How to interview for a teaching position like a boss.

At NavaED, we focus mainly on the certification tests that teachers have to pass before they can even interview for a job. But, we also know a thing or two about the interview game. After all, I have both interviewed for different teaching positions, as well as interviewed and hired teachers.  And, we are happy to share the dos and don'ts when it comes to sitting down with a principal and a committee for an interview.


  1. Be positive.  A positive attitude in teaching is everything. Let’s face it, principals are looking for people who can take challenging situations and turn them into amazing learning opportunities. Focus your conversation on times in your life when you did this. Maybe even brag a little.
  2. Research the school at which you are seeking a job. A quick trip to google will help you understand the basic aspects of the school. Even better: Get onto the school website and look at their literacy programs, their student demographics, and unique things that make the school special. Principals and teachers love to talk about their schools, especially the positives. Talk specifics so principals know you are truly interested in their school, not just any school.
  3. Talk up your strengths to showcase your ability to work with students and parents. Never taught before? No problem. Use experiences like camp counseling, serving in a restaurant, working in retail, or even volunteering for community organizations to demonstrate how you’ve helped people. Remember, your focus is helping students achieve. If you are sincere about that, the principal and committee will see it. A passionate teacher with the desire to do anything to help her students is far better than an experienced person who is apathetic to the success of students. Trust us. 
  4. Make eye contact with everyone in the room. While you may get a one-on-one interview, you may also be in a room with a hiring committee. Engage all of them if this is the case.  If you focus on the one or two people you think are the most important, you will risk getting a thumbs down from those you brushed off.  
  5. Speak clearly and audibly.  Sounds like a no brainer, but we have been in the room with some mumblers and fast talkers. While we’re at it, please use intelligent vocabulary, but don’t overuse “big” words just because you think they make you sound smart.  And, always stick to words you know. Now is not the time to toss in obscure words. Clear communication is key. 
  6. Put yourself in the principal’s shoes.  She has to manage a large staff, an even larger student body, events, building maintenance, community outreach, and much more.  She needs to know you will be that employee who will step up to get involved outside of your classroom.  This is another great place to sprinkle in your volunteerism and leadership roles in the community.  
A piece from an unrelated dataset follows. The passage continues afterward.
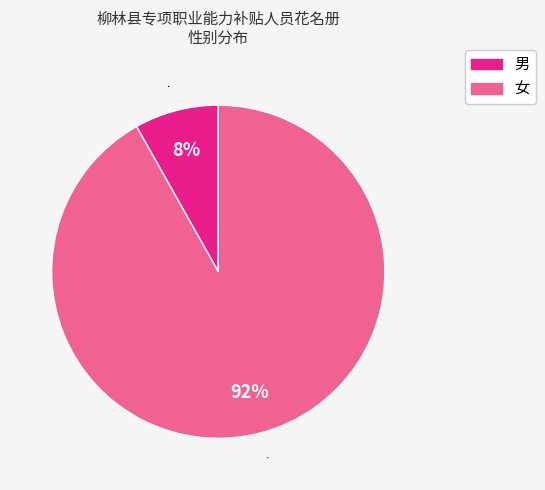

Which category accounts for the majority?

女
  1. First things first, NEVER, and I repeat NEVER, bad mouth a prior boss, colleague or situation when interviewing for a job. Saying things like, “We didn’t get along.” or “She didn’t like my ideas” sends up a red flag and tells your prospective principal that you are difficult. Like we said in our dos, keep it positive.  
  2. If you are applying for a high school position, unless the football team is winning, don’t mention it. Seriously. Football is a very stressful aspect of being a high school principal and can be a sore subject. When they are losing, principals hear about it in the community and see it in their low game attendance. Don’t even bring it up.
  3. While the hours and vacation time are nice, please never say things like, “I want to teach because I am seeking summers off and long winter breaks.” Nothing says, “I only care about myself and not students” than this statement about vacation time. Ditto wanting to spend time with your kids. Yes, that’s a nice perk, but the principal cares way more about the hundreds of kids in her school than your handful or less at home. Your main goal should be student achievement. And, a principal worth her salt would never consider hiring someone who isn’t hyper focused on student success. 
  4. And, last but not least, don’t come dressed like you’re headed to the beach.  Yes, it’s summer. It’s hot. But, being a little sweaty is worth strapping on a pair of pants or a skirt, a nice top, and some close-toed shoes.  Shorts, sleeveless tops, and sandals do not scream, “I’m a professional.”

After you slay the interview by following these handy tips, make sure you send a follow-up letter to thank the principal for the opportunity to interview within 24 hours. This gets your name in front of the principal again and speaks volumes about your professionalism, your desire for the position, and your communication style, all things quality teachers possess.